Located in Northern Virginia, the property's history spans generations. This historic structure was originally built in 1742 by the father and son team of Jonathan and Nathaniel Chapman.
In the 1850s, the family expanded the mill, as the newly constructed Manassas Gap Railroad had been completed and, as a result, the mill enjoyed good prosperity. By 1858 it had grown to become seven stories tall, "making it a model of agricultural technology", according to ChapmansMill.org
. The mill is believed to be the tallest stone structure in the U.S.
During the Civil War, prior to the First Battle of Manassas, the Confederate Army used the mill as a meat curing warehouse and distribution center. As the army retreated post-battle, they burned the mill and its contents to prevent it from being taken by the advancing Union troops. After the war, reportedly John Chapman sued the U.S. Government for damages, however lost his case.

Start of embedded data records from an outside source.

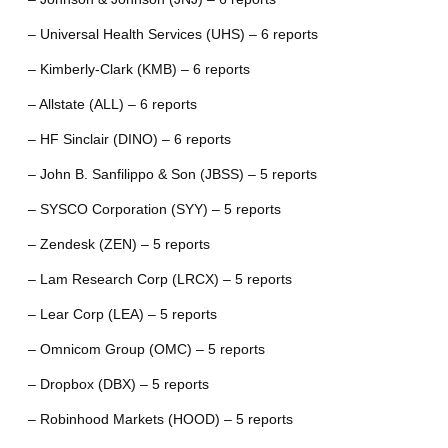
– Universal Health Services (UHS) – 6 reports
– Kimberly-Clark (KMB) – 6 reports
– Allstate (ALL) – 6 reports
– HF Sinclair (DINO) – 6 reports
– John B. Sanfilippo & Son (JBSS) – 5 reports
– SYSCO Corporation (SYY) – 5 reports
– Zendesk (ZEN) – 5 reports
– Lam Research Corp (LRCX) – 5 reports
– Lear Corp (LEA) – 5 reports
– Omnicom Group (OMC) – 5 reports
– Dropbox (DBX) – 5 reports
– Robinhood Markets (HOOD) – 5 reports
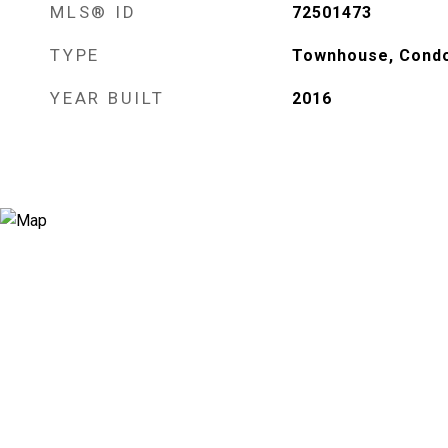
MLS® ID
72501473
TYPE
Townhouse, Cond
YEAR BUILT
2016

His business never recovered. A plaque on site states, "Ruined economically, physically and emotionally by the mill's wartime destruction, Chapman suffered a mental breakdown in 1862." He was committed to an asylum and died four years later.
A family named Beverley restored the mill in 1876, and the revived business took on their family name. A store appears to have been once adjacent to the mill.
Over the next several decades the mill was operational, until it closed its doors in 1951.
Today, the building stands as a historic landmark, but is only a hollow shell of what it once was. Unfortunately, the building fell victim to arson in 1998 and the interior was completely destroyed. The stone exterior remains intact, but needed to be stabilized.
Today, efforts continue to maintain the Mill as a "ruin site" that highlights the architecture and history behind this structure. This page
describes in more detail the restoration/stabilization efforts that have been taking place. Additionally, there are other structures nearby, and according to information onsite, a home and cemetery remain. However, the gates to access across the railroad tracks were locked during my visit.
Drivers traveling on I-66 in Northern Virginia can easily see the structure alongside the highway, which is how this writer came to visit after passing it numerous times over the last few years. Despite its close vicinity to I-66, there is no direct exit off the Interstate to access the mill. The address is 17504 Beverley Mill Rd., Broad Run, Va.; visitors will have to take other roads to reach the mill (I found it easily via GPS with the address, however it did not show up during any GPS search other than with the address). A sign indicated the area is only open on weekends.